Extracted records
╭──
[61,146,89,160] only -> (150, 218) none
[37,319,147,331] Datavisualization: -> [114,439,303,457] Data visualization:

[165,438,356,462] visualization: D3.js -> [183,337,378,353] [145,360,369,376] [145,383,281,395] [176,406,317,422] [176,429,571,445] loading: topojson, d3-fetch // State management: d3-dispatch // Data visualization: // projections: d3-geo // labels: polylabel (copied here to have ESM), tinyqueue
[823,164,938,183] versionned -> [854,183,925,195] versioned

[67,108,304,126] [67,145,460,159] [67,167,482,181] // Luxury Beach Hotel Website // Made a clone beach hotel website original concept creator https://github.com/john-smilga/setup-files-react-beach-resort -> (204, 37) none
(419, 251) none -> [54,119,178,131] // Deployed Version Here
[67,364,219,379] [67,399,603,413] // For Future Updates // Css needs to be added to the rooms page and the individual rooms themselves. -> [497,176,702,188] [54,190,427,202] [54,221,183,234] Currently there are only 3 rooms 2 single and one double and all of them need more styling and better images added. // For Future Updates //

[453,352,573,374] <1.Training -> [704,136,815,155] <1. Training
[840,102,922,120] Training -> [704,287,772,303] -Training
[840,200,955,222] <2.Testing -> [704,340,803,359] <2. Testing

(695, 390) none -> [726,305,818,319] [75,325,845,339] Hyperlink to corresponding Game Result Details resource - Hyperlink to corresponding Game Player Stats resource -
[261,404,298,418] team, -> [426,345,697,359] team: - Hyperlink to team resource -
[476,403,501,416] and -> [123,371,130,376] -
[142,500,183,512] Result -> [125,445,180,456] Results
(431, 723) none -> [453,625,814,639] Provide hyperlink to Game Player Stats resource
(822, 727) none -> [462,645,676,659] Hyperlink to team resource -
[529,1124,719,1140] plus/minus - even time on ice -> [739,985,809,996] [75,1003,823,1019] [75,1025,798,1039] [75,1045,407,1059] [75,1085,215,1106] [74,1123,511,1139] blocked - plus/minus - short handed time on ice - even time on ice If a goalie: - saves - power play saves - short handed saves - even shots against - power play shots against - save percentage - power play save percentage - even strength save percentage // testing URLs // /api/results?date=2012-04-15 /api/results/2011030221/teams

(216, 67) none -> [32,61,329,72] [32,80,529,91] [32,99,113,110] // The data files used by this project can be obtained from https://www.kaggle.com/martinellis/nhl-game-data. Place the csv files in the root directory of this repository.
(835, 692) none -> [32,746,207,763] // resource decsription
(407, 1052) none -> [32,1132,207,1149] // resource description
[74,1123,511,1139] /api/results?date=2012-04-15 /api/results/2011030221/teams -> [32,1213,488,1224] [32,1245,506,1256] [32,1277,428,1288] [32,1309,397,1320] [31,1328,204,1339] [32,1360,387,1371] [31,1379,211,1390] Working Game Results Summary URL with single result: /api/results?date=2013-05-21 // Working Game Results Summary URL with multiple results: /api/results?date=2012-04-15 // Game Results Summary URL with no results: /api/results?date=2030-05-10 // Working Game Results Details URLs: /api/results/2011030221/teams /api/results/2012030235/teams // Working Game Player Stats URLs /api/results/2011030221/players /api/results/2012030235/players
╰──
§ Aim of the exercise
Would you please copy exactly the part of the entries above that begins at the line containing "(216, 67) none" and ends at the line containing "(407, 1052) none", both lines included?

§ Result of this exercise
(216, 67) none -> [32,61,329,72] [32,80,529,91] [32,99,113,110] // The data files used by this project can be obtained from https://www.kaggle.com/martinellis/nhl-game-data. Place the csv files in the root directory of this repository.
(835, 692) none -> [32,746,207,763] // resource decsription
(407, 1052) none -> [32,1132,207,1149] // resource description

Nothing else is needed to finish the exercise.